INSTRUCTIONS
1. In the article on Rhode Island Medicaid costs, repeat the text from "By Lynn Arditi" to "The Providence Journal.", substituting "lower-income adults" for "low-income adults".
2. According to the article on Rhode Island Medicaid costs, how many Rhode Islanders does Medicaid insure?
3. Decide whether each statement agrees with the article on Rhode Island Medicaid costs. Answer yes or no, and quote the words that settle it.
(a) Rhode Island adopted the federal law's expanded eligibility criteria for Medicaid.
(b) The additional cost in 2021 is projected at $25 million to $30 million.
(c) Coverage for the expansion population currently costs $450 million.

EXCERPTED TEXT
- Opening Delimiter -
Medicaid coverage under Republican health plan could cost RI up to $70 million by 2021

By Lynn Arditi
Journal staff writer

Rhode Island may need to spend another $25 million to $30 million to keep 70,000 low-income adults from losing their Medicaid coverage under the House Republicans’ plan to replace the Affordable Care Act in 2020, according a preliminary analysis performed by health experts for The Providence Journal.

And that’s just in the first year. In 2021, the additional cost is projected to run between $65 million and $70 million — an expense, some experts say, the state would likely be unable or unwilling to absorb.

The preliminary analysis, provided by former state Health Insurance Commissioner Christopher F. Koller and reviewed by several local health experts, is the first publicly released estimate of the impact of the proposed funding cuts on Rhode Island’s Medicaid expansion program.

The Republican plan to replace Obamacare would dramatically reduce the amount of funding the federal government provides to help states pay for Medicaid, according to the Congressional Budget Office report released this week.

Medicaid insures close to 300,000 Rhode Islanders, or nearly one-third of the population. State health experts say the first hit from the proposed changes would be to the state’s Medicaid expansion population — roughly 70,000 adults who became newly eligible for coverage in 2014 under Obamacare.

Rhode Island is among 31 states, along with the District of Columbia, that adopted the federal law’s expanded eligibility criteria for Medicaid. In Rhode Island, that meant low-income adults who are not disabled and have no dependent children. Their coverage currently costs $450 million — or one-fifth of the state’s $2.3-billion Medicaid program.
- Closing Delimiter -
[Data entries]
- Opening Delimiter -
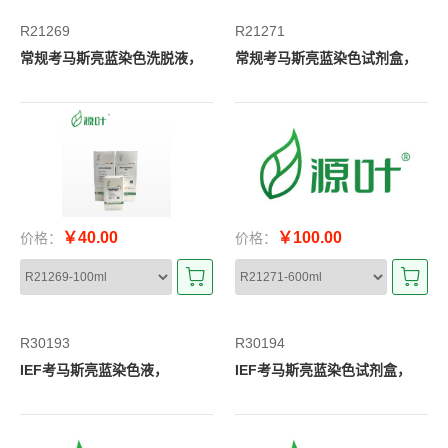
R21269
R21271
常规考马斯亮蓝染色洗脱液，
常规考马斯亮蓝染色试剂盒，
￥40.00
￥100.00
价格：
价格：
R30193
R30194
IEF考马斯亮蓝染色液，
IEF考马斯亮蓝染色试剂盒，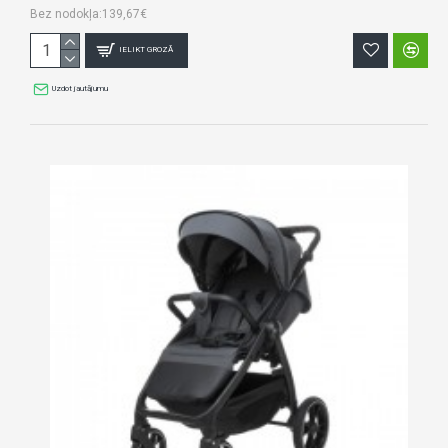
Bez nodokļa:139,67€
IELIKT GROZĀ
Uzdot jautājumu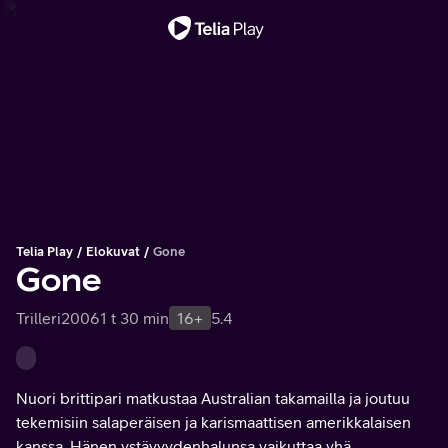
Tärkeä viesti
Telia Play
Elokuvat
Gone
Gone
Trilleri
2006
1 t 30 min
16+
5.4
Nuori brittipari matkustaa Australian takamailla ja joutuu
tekemisiin salaperäisen ja karismaattisen amerikkalaisen
kanssa. Hänen ystävyydenhalunsa vaikuttaa yhä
- Closing Delimiter -
ANSWERS BY ITEM
1.
By Lynn Arditi
Journal staff writer

Rhode Island may need to spend another $25 million to $30 million to keep 70,000 lower-income adults from losing their Medicaid coverage under the House Republicans’ plan to replace the Affordable Care Act in 2020, according a preliminary analysis performed by health experts for The Providence Journal.

2. Close to 300,000, or nearly one-third of the population.

3.
(a) Yes: "Rhode Island is among 31 states, along with the District of Columbia, that adopted the federal law’s expanded eligibility criteria for Medicaid."
(b) No: "In 2021, the additional cost is projected to run between $65 million and $70 million"
(c) Yes: "Their coverage currently costs $450 million — or one-fifth of the state’s $2.3-billion Medicaid program."